The other path that could’ve been would’ve been the Rob Zombie path. He had mentioned his interest in doing the character and concept himself, that the franchise was in dire need of a new approach to bring out its potential, yet the producers already had Damian Shannone and Marcus Nispel on tap to do it. Rob Zombie handled “Halloween” as a re-imagining and provided viewers with a captivating, disturbing, and highly psychological yet violently visceral dark art film. Zombie could’ve made art out of Friday had he been the one to write and direct this remake rather than Shannon and Nispel (who directed the remake of “Texas Chainsaw Massacre”) with the association of Michael Bay. The original had such capability of subtest. Ebert called it “Psycho in reverse,” with “mother killing for son.” Add that to Jason himself, a physically deformed and mentally handicapped never-ending child who simply can’t die and continually kills because his dead mother orders him to– there is so much room in that preposterous concept for a disturbing yet artful psychological thriller that Zombie’s infinitely better potential version practically writes itself if you’ve seen his “Halloween.”
I do find it interesting that the original, and undeniably classic slasher film that was “Halloween” was responsible for inspiring such a thing as the original “Friday the 13th,” and critics who loved the artful and subdued “Halloween” hated “Friday the 13th.” Now, 2 decades later we see a successful remake of Halloween that doesn’t equal the greatness of the first yet succeeds by a totally different approach possibly inspiring a remake of “Friday the 13th” which vastly improves on its original yet doesn’t beat either version of “Halloween.”
To see what a typical mainstream critic is saying of this film, here’s the first part of Roger Ebert’s review:

“ ‘Friday the 13th’ is about the best ‘Friday the 13th’ movie you could hope for. Its technical credits are excellent. It has a lot of scary and gruesome killings.

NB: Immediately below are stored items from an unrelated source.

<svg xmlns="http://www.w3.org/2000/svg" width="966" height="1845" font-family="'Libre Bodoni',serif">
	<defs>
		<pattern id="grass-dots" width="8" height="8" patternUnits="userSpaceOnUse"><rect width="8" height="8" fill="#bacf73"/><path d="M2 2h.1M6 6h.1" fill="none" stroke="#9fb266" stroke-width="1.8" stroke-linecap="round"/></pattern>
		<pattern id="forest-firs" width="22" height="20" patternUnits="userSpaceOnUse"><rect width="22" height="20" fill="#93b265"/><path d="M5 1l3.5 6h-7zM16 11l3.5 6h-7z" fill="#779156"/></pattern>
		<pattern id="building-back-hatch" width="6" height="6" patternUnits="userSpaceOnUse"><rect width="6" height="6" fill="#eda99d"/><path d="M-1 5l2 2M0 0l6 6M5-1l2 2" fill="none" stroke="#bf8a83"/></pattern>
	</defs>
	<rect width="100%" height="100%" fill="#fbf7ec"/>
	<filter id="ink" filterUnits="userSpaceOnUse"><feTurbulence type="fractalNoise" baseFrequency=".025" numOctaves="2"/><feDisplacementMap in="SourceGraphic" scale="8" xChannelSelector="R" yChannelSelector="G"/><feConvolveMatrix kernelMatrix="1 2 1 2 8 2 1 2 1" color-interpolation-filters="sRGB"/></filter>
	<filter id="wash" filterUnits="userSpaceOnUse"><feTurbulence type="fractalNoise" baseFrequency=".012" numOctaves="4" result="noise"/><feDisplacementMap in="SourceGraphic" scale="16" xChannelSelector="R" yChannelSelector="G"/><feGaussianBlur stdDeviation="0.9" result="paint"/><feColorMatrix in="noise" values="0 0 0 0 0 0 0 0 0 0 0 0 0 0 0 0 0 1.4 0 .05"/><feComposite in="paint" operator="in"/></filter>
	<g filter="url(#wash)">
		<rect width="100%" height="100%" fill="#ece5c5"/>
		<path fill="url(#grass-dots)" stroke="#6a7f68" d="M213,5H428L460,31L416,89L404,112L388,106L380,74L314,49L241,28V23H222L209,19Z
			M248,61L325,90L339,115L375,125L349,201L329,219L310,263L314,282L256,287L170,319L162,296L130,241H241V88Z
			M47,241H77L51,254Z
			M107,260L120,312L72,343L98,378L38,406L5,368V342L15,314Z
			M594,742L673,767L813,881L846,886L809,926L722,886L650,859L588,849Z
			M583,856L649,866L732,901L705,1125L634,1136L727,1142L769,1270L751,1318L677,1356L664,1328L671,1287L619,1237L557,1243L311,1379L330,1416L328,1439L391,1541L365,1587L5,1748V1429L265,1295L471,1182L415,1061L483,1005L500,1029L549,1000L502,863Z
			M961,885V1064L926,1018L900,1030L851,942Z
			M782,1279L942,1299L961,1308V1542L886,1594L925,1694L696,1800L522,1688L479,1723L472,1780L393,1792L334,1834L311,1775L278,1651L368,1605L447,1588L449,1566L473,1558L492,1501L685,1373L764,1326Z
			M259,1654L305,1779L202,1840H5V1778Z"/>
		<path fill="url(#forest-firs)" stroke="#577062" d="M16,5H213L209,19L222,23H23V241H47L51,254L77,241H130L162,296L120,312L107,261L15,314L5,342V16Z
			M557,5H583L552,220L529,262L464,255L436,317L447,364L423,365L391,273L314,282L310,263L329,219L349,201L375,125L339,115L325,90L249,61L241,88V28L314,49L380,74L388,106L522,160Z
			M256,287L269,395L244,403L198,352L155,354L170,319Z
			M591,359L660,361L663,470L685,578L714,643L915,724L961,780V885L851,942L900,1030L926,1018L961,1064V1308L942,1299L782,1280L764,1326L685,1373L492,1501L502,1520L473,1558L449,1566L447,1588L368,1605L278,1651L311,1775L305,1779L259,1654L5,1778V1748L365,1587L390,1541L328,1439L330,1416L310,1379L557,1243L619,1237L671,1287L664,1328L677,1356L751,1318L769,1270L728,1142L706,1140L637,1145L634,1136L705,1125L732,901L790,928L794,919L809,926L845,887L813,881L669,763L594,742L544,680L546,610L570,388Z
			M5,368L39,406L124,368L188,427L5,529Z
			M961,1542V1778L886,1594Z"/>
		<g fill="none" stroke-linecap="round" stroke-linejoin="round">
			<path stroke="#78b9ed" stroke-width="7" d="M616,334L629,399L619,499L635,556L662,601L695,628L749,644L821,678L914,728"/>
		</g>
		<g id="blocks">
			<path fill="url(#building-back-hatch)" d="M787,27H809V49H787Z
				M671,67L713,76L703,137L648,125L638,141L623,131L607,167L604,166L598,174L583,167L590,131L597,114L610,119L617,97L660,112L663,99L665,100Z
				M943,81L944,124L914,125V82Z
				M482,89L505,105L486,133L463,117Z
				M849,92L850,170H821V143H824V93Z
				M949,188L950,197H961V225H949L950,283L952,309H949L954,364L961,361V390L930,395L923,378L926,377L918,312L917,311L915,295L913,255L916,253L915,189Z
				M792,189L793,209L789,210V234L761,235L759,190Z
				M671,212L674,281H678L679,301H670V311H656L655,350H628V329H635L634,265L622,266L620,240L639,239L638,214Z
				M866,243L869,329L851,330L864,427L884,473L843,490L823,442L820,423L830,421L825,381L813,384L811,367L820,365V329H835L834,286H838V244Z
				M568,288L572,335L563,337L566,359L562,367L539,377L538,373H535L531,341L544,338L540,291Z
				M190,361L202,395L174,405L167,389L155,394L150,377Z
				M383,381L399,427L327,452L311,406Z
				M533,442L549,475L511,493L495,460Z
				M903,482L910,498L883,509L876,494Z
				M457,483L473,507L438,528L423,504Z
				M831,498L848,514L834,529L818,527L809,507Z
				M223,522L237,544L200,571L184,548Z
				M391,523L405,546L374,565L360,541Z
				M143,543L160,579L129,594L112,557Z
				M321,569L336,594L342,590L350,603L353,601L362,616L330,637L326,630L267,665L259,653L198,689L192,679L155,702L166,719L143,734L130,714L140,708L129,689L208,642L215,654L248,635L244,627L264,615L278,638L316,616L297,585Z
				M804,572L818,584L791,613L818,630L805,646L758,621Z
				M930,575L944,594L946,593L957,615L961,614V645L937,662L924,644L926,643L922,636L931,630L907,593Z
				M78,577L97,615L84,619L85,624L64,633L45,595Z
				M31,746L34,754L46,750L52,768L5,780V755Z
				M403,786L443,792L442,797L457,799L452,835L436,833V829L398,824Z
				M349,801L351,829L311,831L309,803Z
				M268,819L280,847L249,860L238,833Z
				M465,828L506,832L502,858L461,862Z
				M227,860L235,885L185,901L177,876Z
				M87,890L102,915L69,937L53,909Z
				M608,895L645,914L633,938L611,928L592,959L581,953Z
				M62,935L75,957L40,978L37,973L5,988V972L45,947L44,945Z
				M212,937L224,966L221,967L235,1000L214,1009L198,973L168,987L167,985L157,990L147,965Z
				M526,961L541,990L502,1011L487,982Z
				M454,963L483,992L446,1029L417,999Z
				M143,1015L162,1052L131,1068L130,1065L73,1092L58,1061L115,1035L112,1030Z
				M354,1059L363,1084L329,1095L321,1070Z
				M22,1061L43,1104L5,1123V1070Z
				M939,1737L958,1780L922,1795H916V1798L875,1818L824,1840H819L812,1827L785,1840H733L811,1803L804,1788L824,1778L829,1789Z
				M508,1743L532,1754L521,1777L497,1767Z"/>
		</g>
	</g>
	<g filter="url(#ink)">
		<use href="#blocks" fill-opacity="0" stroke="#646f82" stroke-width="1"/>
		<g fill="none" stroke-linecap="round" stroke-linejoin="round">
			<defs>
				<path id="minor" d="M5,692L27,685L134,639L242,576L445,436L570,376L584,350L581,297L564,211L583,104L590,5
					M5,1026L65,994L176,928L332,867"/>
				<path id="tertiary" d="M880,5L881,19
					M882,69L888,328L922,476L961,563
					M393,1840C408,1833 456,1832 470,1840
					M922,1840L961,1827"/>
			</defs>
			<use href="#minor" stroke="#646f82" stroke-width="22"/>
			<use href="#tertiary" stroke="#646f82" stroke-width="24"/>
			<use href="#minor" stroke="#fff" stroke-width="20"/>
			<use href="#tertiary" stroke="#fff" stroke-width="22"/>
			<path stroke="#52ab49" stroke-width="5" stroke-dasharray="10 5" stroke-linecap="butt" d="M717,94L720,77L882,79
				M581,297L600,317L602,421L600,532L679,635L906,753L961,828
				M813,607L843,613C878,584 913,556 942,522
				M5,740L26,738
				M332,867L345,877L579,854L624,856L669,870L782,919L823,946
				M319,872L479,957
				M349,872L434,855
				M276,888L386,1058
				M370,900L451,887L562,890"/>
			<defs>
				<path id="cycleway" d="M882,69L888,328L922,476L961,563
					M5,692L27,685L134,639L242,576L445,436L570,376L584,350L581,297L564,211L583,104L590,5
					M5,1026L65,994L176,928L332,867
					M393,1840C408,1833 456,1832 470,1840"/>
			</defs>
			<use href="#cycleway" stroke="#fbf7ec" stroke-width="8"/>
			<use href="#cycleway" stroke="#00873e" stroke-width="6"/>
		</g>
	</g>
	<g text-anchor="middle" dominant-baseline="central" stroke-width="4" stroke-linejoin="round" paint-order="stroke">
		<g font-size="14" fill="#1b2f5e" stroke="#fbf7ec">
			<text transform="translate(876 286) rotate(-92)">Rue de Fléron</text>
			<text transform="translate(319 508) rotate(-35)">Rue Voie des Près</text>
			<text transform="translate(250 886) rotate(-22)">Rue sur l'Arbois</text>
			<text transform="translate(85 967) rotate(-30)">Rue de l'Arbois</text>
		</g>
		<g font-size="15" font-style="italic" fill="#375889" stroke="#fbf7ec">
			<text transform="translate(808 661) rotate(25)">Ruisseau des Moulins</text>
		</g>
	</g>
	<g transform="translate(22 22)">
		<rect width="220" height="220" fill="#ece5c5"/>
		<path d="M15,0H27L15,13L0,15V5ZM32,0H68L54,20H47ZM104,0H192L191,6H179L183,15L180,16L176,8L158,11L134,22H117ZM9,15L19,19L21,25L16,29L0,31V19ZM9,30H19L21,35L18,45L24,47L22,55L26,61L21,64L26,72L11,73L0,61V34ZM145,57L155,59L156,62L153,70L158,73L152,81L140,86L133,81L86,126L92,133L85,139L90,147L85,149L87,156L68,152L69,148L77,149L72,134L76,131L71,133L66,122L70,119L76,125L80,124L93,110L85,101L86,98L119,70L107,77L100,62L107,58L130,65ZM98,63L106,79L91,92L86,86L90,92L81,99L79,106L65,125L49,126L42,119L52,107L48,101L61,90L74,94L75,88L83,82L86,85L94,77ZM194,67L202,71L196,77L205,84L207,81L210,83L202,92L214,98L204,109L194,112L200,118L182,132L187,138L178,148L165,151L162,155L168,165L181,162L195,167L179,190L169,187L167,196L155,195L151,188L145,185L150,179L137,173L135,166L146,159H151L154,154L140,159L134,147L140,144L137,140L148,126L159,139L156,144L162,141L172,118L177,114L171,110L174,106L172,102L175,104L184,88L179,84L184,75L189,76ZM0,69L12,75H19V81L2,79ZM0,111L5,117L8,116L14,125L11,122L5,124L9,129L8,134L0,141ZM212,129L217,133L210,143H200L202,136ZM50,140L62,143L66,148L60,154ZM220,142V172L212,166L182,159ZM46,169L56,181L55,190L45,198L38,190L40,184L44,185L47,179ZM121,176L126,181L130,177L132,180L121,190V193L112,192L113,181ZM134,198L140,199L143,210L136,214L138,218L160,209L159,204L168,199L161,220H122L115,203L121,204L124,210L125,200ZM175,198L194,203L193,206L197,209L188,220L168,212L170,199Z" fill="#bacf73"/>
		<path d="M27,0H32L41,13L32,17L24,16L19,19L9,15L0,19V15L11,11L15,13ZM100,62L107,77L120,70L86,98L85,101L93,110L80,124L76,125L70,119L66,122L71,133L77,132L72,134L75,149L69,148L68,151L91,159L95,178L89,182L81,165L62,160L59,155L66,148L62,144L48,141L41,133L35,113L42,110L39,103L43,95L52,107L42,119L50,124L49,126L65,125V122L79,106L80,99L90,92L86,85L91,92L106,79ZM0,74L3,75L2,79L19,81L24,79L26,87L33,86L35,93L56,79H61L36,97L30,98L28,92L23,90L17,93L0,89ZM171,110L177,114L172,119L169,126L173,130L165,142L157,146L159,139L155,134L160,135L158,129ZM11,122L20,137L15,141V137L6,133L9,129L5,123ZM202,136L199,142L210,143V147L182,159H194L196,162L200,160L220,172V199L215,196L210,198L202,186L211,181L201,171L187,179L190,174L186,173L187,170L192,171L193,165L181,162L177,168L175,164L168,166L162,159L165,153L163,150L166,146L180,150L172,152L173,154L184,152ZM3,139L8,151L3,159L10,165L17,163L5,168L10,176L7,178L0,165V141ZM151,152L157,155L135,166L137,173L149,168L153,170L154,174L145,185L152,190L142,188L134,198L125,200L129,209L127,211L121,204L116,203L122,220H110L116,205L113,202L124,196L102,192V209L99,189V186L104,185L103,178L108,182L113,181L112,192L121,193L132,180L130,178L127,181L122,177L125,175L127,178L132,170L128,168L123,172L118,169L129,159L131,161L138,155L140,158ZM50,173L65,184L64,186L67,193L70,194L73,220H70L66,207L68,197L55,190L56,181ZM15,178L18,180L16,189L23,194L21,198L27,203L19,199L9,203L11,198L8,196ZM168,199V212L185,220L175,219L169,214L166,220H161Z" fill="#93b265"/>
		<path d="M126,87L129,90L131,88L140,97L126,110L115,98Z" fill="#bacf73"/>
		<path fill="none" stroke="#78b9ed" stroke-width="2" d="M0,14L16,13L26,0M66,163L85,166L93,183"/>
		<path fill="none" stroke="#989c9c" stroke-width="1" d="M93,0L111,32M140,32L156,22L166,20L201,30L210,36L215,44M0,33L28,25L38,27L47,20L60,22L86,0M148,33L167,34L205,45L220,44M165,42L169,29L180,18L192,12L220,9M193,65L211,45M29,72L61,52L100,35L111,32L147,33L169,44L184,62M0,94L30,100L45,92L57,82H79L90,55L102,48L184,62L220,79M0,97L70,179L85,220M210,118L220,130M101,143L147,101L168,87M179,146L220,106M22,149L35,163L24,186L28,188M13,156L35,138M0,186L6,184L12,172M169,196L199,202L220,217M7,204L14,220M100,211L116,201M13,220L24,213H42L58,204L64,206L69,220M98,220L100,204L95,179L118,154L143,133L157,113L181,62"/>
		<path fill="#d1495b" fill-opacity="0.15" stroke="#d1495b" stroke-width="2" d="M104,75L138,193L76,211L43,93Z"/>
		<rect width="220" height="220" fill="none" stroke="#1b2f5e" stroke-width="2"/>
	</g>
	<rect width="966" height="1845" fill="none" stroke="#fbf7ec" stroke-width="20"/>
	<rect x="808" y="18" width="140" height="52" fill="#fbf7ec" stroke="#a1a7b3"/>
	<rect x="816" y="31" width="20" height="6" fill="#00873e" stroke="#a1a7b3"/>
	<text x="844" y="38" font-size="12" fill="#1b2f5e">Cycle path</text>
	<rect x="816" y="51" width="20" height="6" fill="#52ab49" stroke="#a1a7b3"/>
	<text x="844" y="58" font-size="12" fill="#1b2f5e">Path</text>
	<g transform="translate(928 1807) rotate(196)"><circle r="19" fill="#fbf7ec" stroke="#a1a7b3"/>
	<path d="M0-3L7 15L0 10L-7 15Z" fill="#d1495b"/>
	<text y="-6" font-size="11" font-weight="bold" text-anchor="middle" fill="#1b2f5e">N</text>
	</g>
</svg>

Not a whole lot of acting is required. If that’s what you want to find out, you can stop reading.”

Last of all, I was at a weekday 1 pm showing and noticed at least 2 children under the age of 12 accompanying their parents to see this movie. It contains pervasive gore, language, drug use, binge drinking, sex and  nudity . What parent in their right mind would take their ‘tween to see such a thing?